| I want someone to check me on a strongly held belief, I promise I have an open mind: There’s nothing wrong with experimenting with k8s in your org. Nothing wrong with k8s, it’s complex yes but that’s not inherently problematic. But it’s been my experience over the last several jobs that many orgs are throwing mission critical workloads and hinging a lot of people’s productivity onto k8s and asking operators and engineers to ostensibly figure it out as they go. And from rants and vents I see on other tech communities, I’m not the only one making this observation. Which is sheer madness to me. Change my mind: unless you have probably, razor sharp engineers who know what they’re doing with k8s enough to give you more than a few days of availability before livened probes start falling off the face of the planet, AND can make this their sole focus, maybe you’re not ready for k8s? |
Running k8s at scale is very challenging due to its complexity and comes with a learning curve that you probably don't want to be ramping through in live-site production issues.

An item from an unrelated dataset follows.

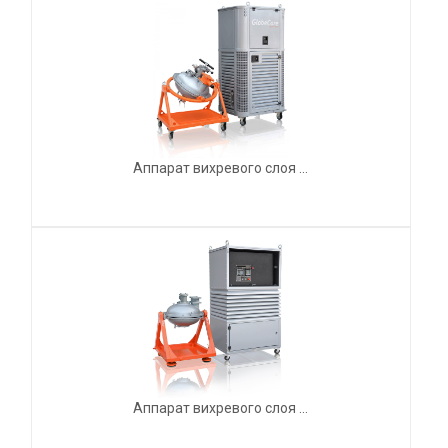
Аппарат вихревого слоя ...
Аппарат вихревого слоя ...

It's a big tool for a big problem that most people don't have.
I have seen k8s used in production 3 times: In a very slow, measured, long-term rollout on owned hardware, which was generally speaking quite successful and paid dividends against the previous home-rolled Ansible/Docker based solution with manual container scheduling by improving allocation, moving networking definition into a much more declarative / "shift-left" way where engineers would define their network topology directly, and improving insight into the system using off-the-shelf tools.
I've also seen k8s used in a very basic fashion on GKE in a mostly painless way - basically just send it and it works.
The worst k8s situation I've seen is one where a startup's GKE infrastructure was migrated into a self-hosted k8s cluster which was cobbled together and had never been scaled up before. Nobody understood the failure points of the system, trivial mistakes caused frequent outages, and as engineers lost faith in the system they started blaming k8s for application level issues. Diving headfirst into a complex system with a production workload is a recipe for pain.